BEGIN
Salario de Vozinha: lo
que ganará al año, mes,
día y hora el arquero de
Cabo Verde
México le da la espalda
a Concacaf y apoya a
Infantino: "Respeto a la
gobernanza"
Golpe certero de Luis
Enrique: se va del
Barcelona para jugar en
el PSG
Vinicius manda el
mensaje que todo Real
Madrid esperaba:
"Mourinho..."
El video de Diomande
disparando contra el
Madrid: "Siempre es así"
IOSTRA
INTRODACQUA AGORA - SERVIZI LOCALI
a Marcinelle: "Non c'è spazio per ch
END
BEGIN
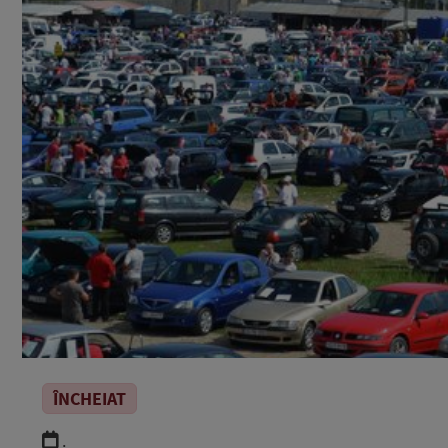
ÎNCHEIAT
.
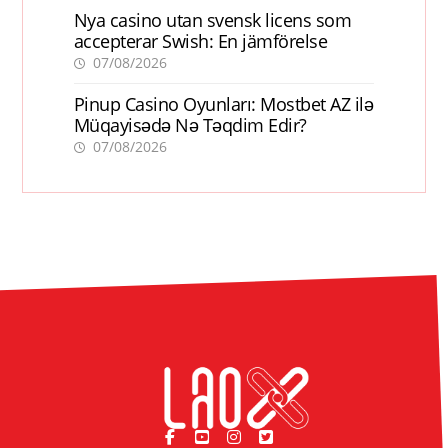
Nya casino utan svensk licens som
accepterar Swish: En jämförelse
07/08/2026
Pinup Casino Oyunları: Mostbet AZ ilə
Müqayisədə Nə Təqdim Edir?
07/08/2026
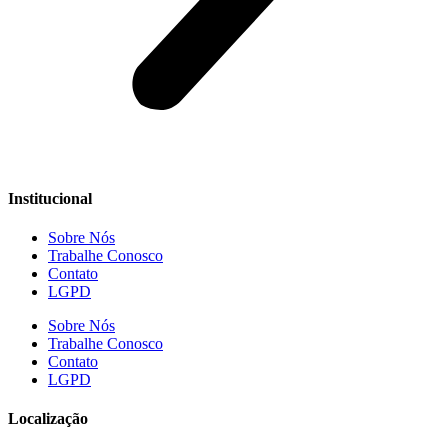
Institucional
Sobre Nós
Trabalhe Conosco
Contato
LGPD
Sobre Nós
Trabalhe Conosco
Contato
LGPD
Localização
END
## [ASSIGNMENT]
Rewrite the listing from the line containing "Salario de Vozinha: lo" down to the line containing "Vinicius manda el", swapping "arquero" for "portero" and leaving everything else unchanged.

## [EXERCISE RESPONSE]
Salario de Vozinha: lo
que ganará al año, mes,
día y hora el portero de
Cabo Verde
México le da la espalda
a Concacaf y apoya a
Infantino: "Respeto a la
gobernanza"
Golpe certero de Luis
Enrique: se va del
Barcelona para jugar en
el PSG
Vinicius manda el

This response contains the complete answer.